My good friend Nicole, who found herself in a similar self-employed pickle just months after an ill-fated career choice, is the creator of Ms. Career Girl, a fantastic website for young women looking for career and life advice. Nicole is much better than being a grown-up than I am. In addition to the gorgeous website that gives me blog envy every time I visit, she's also started doing live networking events in Chicago. There's another one after work on Thursday evening, Sept. 22 — it starts at 6 p.m. — at Proof. Yes, the nightclub. Yes, I know. Gross.

Here's a look at what to expect at this event, a panel discussion with women who are experts in their fields:

  • Home Ownership: How much mortgage can you afford? How much money should you plan on putting down? What if you have a poor credit score?
  • Tackling student loans and improving your spending habits
  • How to use life insurance as a retirement, college or wedding savings tool (Ed.: I have no idea what this is, this "wedding" you speak of.)
  • Owning a home in Chicago: what you need to know about property taxes, special programs and condo associations.
  • Why insurance is crucial to long term financial success and building wealth.
  • Should you focus on cutting costs or earning more money?
  • Why should someone in their twenties have life insurance? What kinds of life insurance are there?

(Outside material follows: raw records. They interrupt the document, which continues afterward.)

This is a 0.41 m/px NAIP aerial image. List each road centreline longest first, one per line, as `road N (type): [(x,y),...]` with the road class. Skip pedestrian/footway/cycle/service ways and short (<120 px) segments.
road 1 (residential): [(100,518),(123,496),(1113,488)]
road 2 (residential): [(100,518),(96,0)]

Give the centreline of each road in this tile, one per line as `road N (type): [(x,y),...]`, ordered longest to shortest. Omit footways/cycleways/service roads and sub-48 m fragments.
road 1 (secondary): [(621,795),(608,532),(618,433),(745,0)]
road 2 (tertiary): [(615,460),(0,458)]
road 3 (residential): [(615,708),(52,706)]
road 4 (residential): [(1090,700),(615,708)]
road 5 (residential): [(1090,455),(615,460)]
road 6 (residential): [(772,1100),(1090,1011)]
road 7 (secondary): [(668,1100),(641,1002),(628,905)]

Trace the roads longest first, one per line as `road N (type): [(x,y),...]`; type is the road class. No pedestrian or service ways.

Also, there will be champagne.

 

Back at Starbucks…I gave up and came inside. I'll tell myself it was because I needed a power outlet. Truthfully, though, hypothermia will not be a good look for me tomorrow night at Proof (though it would seem hyperbole always is). A woman walked in with three little boys, each wearing bicycle helmets and capes. They didn't ride bikes here. Two of them — brothers, I assume — have red and blue vinyl capes and matching bright-green helmets with scales and decals to make them look like dinosaurs; the third has a plain blue helmet, but his cape is made from a silk scarf. He's a paisley superhero. I love them, and I don't even know them. As they stand with their faces pressed to the window, screaming at the top of their little lungs for no good reason, I realize this is a huge part of why I throw money at an automatic espresso machine every morning. Little moments like this. But maybe tonight, I can start to figure out how to balance the moments of people watching and baby dreaming with affording to make those dreams a reality at some point. Reaching? Maybe. But it's true. You should come tomorrow night. We can meet in person. And drink champagne. And learn how to grow up and start saving money. And, you know, buy houses and get married and be successful in the long term. Dear god, the future terrifies me. Even if it is all uphill from here.

Champagne.

 

 

 

 

Disclosure: Nicole offered me free entry to the event if I wrote about it. So I'm asking you to pay for a ticket, but I'm already going for free. Nyah, nyah, nyah.